(Saved entries)
****************

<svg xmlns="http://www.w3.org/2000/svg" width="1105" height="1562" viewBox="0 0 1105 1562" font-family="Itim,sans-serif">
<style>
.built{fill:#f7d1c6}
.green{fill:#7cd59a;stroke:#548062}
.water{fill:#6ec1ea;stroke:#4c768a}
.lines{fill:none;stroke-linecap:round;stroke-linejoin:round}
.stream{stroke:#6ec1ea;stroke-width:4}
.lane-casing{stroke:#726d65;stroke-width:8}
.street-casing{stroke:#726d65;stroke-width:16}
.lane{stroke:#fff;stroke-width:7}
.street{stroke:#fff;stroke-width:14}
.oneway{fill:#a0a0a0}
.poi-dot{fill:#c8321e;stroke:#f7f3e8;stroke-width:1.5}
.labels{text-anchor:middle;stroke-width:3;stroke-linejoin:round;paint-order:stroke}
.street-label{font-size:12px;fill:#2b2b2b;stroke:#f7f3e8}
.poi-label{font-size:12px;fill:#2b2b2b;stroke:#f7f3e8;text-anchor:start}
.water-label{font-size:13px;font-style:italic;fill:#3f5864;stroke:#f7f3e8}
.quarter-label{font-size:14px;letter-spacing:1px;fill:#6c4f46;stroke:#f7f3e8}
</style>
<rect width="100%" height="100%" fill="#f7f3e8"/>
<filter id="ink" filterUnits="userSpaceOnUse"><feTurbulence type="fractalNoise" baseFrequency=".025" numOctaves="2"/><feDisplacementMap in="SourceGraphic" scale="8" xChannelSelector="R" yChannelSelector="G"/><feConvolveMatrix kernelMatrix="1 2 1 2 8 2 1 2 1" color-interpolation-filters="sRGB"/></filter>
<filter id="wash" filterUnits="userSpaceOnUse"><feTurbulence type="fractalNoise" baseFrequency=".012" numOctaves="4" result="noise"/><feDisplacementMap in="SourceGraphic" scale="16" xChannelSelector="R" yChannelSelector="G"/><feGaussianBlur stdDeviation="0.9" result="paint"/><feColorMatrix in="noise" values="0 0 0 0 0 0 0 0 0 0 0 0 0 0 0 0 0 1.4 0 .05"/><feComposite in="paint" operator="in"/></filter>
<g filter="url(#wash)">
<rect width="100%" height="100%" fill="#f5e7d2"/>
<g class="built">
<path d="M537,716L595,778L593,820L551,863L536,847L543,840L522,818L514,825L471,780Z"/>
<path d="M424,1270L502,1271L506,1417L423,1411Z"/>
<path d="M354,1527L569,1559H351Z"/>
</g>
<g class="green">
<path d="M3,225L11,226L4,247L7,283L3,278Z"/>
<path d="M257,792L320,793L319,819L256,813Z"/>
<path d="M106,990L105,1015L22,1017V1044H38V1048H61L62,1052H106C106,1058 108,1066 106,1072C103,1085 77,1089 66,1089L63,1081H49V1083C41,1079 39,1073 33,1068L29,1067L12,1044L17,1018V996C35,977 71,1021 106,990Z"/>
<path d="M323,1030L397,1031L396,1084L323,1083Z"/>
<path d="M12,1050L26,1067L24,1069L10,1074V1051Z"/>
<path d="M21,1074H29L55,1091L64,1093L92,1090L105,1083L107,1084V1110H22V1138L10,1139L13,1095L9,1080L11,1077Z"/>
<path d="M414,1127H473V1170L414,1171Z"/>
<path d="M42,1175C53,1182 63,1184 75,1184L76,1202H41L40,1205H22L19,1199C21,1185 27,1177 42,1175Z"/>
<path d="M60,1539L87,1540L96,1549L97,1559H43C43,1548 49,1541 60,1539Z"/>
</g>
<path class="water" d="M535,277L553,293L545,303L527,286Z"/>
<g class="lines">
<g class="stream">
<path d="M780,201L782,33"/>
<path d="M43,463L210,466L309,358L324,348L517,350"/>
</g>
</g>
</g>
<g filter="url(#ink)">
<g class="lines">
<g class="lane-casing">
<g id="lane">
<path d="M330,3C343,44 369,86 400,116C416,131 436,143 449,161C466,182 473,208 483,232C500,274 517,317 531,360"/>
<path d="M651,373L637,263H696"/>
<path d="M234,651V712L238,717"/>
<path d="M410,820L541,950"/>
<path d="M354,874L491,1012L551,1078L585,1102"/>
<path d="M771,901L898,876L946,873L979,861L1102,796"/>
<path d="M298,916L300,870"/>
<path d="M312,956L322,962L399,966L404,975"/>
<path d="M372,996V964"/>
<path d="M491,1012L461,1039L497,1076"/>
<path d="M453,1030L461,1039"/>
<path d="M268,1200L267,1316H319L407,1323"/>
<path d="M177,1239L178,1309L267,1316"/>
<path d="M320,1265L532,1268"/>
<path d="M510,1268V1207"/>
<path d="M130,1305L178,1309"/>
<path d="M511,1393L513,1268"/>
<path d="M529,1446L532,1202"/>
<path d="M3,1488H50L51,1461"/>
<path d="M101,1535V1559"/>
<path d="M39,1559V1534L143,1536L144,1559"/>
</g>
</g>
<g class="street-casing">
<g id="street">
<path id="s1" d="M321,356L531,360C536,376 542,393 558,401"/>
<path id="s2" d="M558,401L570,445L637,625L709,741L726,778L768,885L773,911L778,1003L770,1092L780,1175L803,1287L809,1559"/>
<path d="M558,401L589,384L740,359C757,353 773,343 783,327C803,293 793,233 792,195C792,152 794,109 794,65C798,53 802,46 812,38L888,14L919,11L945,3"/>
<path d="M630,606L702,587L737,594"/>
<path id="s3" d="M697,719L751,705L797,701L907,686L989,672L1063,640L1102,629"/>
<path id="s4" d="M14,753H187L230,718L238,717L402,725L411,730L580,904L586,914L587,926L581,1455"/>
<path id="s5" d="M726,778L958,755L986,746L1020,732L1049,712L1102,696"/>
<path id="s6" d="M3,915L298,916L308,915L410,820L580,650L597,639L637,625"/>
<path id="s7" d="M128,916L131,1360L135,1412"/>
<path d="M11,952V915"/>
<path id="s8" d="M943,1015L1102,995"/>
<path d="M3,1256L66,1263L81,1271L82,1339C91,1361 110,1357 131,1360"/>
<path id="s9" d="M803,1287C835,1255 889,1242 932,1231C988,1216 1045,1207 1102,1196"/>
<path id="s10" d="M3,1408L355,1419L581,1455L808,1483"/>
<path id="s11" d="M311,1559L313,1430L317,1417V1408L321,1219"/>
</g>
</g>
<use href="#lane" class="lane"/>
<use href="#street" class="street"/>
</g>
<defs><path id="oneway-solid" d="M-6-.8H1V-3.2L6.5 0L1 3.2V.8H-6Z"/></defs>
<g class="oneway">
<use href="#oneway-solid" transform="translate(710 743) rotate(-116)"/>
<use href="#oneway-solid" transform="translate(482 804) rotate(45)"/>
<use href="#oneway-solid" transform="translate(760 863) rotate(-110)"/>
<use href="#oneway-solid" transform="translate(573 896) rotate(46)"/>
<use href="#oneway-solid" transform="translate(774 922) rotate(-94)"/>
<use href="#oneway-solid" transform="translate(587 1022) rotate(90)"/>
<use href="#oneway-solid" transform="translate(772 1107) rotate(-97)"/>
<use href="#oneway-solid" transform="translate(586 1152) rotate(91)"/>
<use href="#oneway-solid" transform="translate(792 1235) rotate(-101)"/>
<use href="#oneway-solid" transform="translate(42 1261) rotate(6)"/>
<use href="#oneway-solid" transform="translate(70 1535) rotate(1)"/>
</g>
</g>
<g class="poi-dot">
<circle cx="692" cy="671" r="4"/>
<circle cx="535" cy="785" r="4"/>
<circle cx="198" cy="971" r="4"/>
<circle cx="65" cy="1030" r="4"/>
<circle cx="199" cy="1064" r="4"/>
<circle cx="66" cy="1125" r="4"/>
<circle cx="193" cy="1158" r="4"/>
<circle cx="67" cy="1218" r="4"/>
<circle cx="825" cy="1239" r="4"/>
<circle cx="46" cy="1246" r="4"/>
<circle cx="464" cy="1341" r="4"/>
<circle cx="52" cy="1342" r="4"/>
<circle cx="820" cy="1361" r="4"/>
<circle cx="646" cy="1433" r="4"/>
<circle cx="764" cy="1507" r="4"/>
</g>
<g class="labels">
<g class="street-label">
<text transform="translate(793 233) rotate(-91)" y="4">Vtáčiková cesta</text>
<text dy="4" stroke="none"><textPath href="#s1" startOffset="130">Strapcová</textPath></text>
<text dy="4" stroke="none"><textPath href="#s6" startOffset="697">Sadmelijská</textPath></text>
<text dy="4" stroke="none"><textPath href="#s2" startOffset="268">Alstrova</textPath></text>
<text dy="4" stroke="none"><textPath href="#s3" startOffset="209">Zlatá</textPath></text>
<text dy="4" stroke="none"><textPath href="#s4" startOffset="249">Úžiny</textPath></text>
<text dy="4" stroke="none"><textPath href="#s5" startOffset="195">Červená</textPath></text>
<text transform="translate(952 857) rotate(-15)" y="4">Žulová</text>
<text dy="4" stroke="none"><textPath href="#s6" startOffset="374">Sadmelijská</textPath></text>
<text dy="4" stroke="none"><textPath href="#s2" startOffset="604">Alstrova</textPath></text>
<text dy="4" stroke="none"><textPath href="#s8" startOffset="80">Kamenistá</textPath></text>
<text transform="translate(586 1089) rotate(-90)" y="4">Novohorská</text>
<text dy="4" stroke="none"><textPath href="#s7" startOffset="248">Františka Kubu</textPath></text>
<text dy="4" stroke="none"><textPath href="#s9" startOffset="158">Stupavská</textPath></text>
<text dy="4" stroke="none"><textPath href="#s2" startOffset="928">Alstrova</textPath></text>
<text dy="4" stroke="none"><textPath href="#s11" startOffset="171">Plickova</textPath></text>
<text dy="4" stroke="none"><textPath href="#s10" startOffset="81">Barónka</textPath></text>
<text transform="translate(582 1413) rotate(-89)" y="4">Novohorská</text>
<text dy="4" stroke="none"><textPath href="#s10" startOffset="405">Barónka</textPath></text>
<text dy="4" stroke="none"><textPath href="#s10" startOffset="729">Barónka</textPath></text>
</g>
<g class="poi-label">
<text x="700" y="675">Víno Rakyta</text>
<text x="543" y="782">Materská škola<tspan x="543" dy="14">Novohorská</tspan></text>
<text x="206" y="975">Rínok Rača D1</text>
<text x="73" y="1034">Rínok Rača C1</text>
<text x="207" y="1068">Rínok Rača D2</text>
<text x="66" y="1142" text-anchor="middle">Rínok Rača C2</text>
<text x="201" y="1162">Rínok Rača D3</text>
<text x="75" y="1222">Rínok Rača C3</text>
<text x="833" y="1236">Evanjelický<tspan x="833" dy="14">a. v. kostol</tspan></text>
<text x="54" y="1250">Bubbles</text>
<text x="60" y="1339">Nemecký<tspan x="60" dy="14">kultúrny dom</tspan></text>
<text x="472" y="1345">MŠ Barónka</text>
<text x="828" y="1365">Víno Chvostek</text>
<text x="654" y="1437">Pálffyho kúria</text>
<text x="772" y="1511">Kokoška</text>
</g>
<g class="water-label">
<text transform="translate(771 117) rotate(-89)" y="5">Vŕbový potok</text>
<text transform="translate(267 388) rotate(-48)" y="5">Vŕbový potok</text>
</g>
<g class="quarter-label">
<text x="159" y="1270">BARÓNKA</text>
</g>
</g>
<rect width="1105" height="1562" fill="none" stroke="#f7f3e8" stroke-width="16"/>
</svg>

****************

Problem description - For every line above that includes the string "round", copy the line.

Exercise result -
.lines{fill:none;stroke-linecap:round;stroke-linejoin:round}
.labels{text-anchor:middle;stroke-width:3;stroke-linejoin:round;paint-order:stroke}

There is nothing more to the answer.